What this task involves: Collect every line of the rows below that contains the word "Красивые", matching case exactly.

Given entries:
---------------

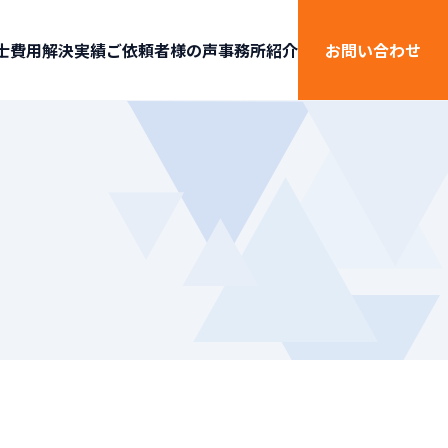
士費用
解決実績
ご依頼者様の声
事務所紹介
お問い合わせ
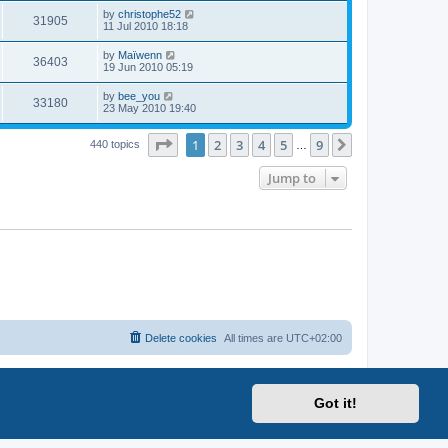
by
christophe52
31905
11 Jul 2010 18:18
by
Maïwenn
36403
19 Jun 2010 05:19
by
bee_you
33180
23 May 2010 19:40
Page
1
of
9
1
2
3
4
5
9
Next
440 topics
…
Jump to
Delete cookies
All times are
UTC+02:00
Got it!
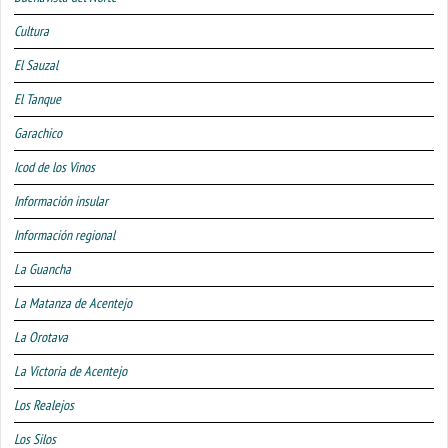
Cultura
El Sauzal
El Tanque
Garachico
Icod de los Vinos
Información insular
Información regional
La Guancha
La Matanza de Acentejo
La Orotava
La Victoria de Acentejo
Los Realejos
Los Silos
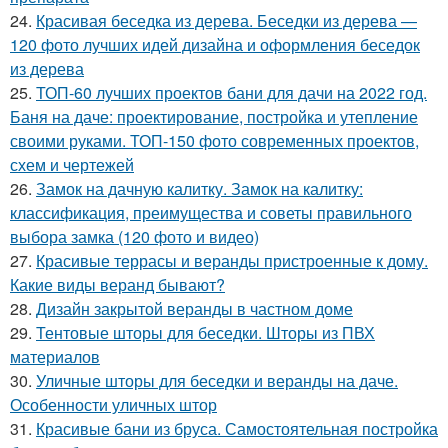
24.
Красивая беседка из дерева. Беседки из дерева —
120 фото лучших идей дизайна и оформления беседок
из дерева
25.
ТОП-60 лучших проектов бани для дачи на 2022 год.
Баня на даче: проектирование, постройка и утепление
своими руками. ТОП-150 фото современных проектов,
схем и чертежей
26.
Замок на дачную калитку. Замок на калитку:
классификация, преимущества и советы правильного
выбора замка (120 фото и видео)
27.
Красивые террасы и веранды пристроенные к дому.
Какие виды веранд бывают?
28.
Дизайн закрытой веранды в частном доме
29.
Тентовые шторы для беседки. Шторы из ПВХ
материалов
30.
Уличные шторы для беседки и веранды на даче.
Особенности уличных штор
31.
Красивые бани из бруса. Самостоятельная постройка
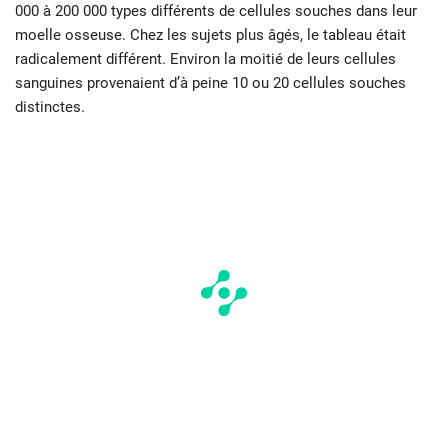
000 à 200 000 types différents de cellules souches dans leur
moelle osseuse. Chez les sujets plus âgés, le tableau était
radicalement différent. Environ la moitié de leurs cellules
sanguines provenaient d’à peine 10 ou 20 cellules souches
distinctes.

---------------

Exercise answer:
Красивые террасы и веранды пристроенные к дому.
Красивые бани из бруса. Самостоятельная постройка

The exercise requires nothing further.